According to Reuters, Noble said that its processing margins in agriculture remained under pressure, while below-average crop yields in the sugar business in Brazil and continuing counterparty defaults in the cotton industry had undermined the operating environment.
Bloomberg said in a report yesterday that Mr Elman, a former scrap yard worker who created Asia's largest commodity supplier by sales, is looking for a successor for at least the second time in as many years.
As Noble transforms from a trader to a producer of food, metals and energy commodities, Mr Elman has to look for an executive skilled not only in trading, but also in industrial operations, said Bloomberg.
The big word used is SCM, Supply Chain Management, supplying the commodities, all the way from the farms gates to the factories floor.
Most have trading as their main activity, the risks associated, of which, they are supposedly able to hedge away due to their deep expert/intimate knowledge of the entire supply chain.
But, as an investor as opposed to trader, I have always wondered if the volatilities and uncertainties can truly be hedged away. Or to put it bluntly, if commodities is really a one way upward bet as some like Mr Bowtie (Jim Rogers) wants us to believe.
Of late, the greater danger is that these SCM purveyors are buying up & owning the 2 extreme ends of the supply chain, either the farms/mines or the factories, in an effort to realise better & better margins.
The risks rises and the biz model switches from managing supply chains to owning & managing farms and factories with accompanying skillsets and asset ownership (high capex involved) risks.
I was particularly worried when Temasek got Goodyear as the CEO, in an effort to allocate more for commodities exposure. I hope with Goodyear gone, Big T's exposure has lessened.
Two commodities, sugar and cotton comes to mind, in recent months.
The cotton mkts volatilities in recent mths has certainly exposed the flaw in the so called SCM model.
US cotton farmers faced with escalating cotton prices reneged and did not deliver on their forward contracts preferring to resell on the spot mkts where prices have doubled.

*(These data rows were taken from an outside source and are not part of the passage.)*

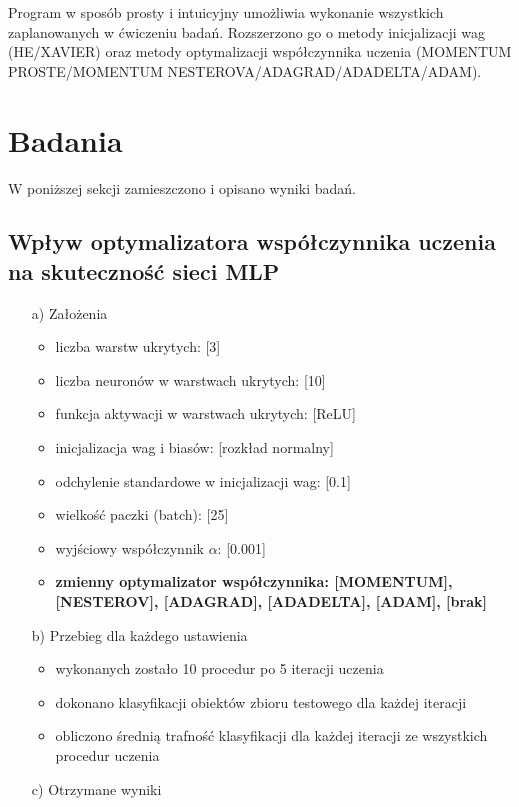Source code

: \documentclass[17pt]{article}
\begin{document}
Program w sposób prosty i intuicyjny umożliwia wykonanie wszystkich zaplanowanych w ćwiczeniu badań. Rozszerzono go o metody inicjalizacji wag (HE/XAVIER) oraz metody optymalizacji współczynnika uczenia (MOMENTUM PROSTE/MOMENTUM NESTEROVA/ADAGRAD/ADADELTA/ADAM).

\section{Badania}
W poniższej sekcji zamieszczono i opisano wyniki badań.
\subsection{Wpływ optymalizatora współczynnika uczenia na skuteczność sieci MLP}
\vspace{4mm}
\begin{enumerate}

\item[a)] Założenia

\begin{itemize}
\item liczba warstw ukrytych: [3]
\item liczba neuronów w warstwach ukrytych: [10]
\item funkcja aktywacji w warstwach ukrytych: [ReLU]
\item inicjalizacja wag i biasów: [rozkład normalny]
\item odchylenie standardowe w inicjalizacji wag: [0.1]
\item wielkość paczki (batch): [25]
\item wyjściowy współczynnik $\alpha$: [0.001]
\item \textbf{zmienny optymalizator współczynnika: 
[MOMENTUM], [NESTEROV], [ADAGRAD], [ADADELTA], [ADAM], [brak]}
\end{itemize}

\item[b)] Przebieg dla każdego ustawienia

\begin{itemize}
\item wykonanych zostało 10 procedur po 5 iteracji uczenia
\item dokonano klasyfikacji obiektów zbioru testowego dla każdej iteracji
\item obliczono średnią trafność klasyfikacji dla każdej iteracji ze wszystkich procedur uczenia
\end{itemize}
\item[c)] Otrzymane wyniki


\end{enumerate}
\end{document}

With the doubling of prices within a few short mths, the factories were priced out and their demand plunged, so the SCM guys got squeezed from both ends, stuck with high priced cotton inventories when cotton prices plunged.
Apparently, all the SCMs; Cargill, Glencore, Noble and Olam? are all hit......
Anyway, I have always never been smart enuff to figure out Noble's founder Richard Elman's financial statements, and find his SGX announcements too expressive and colorful and lacking in detail for my understanding.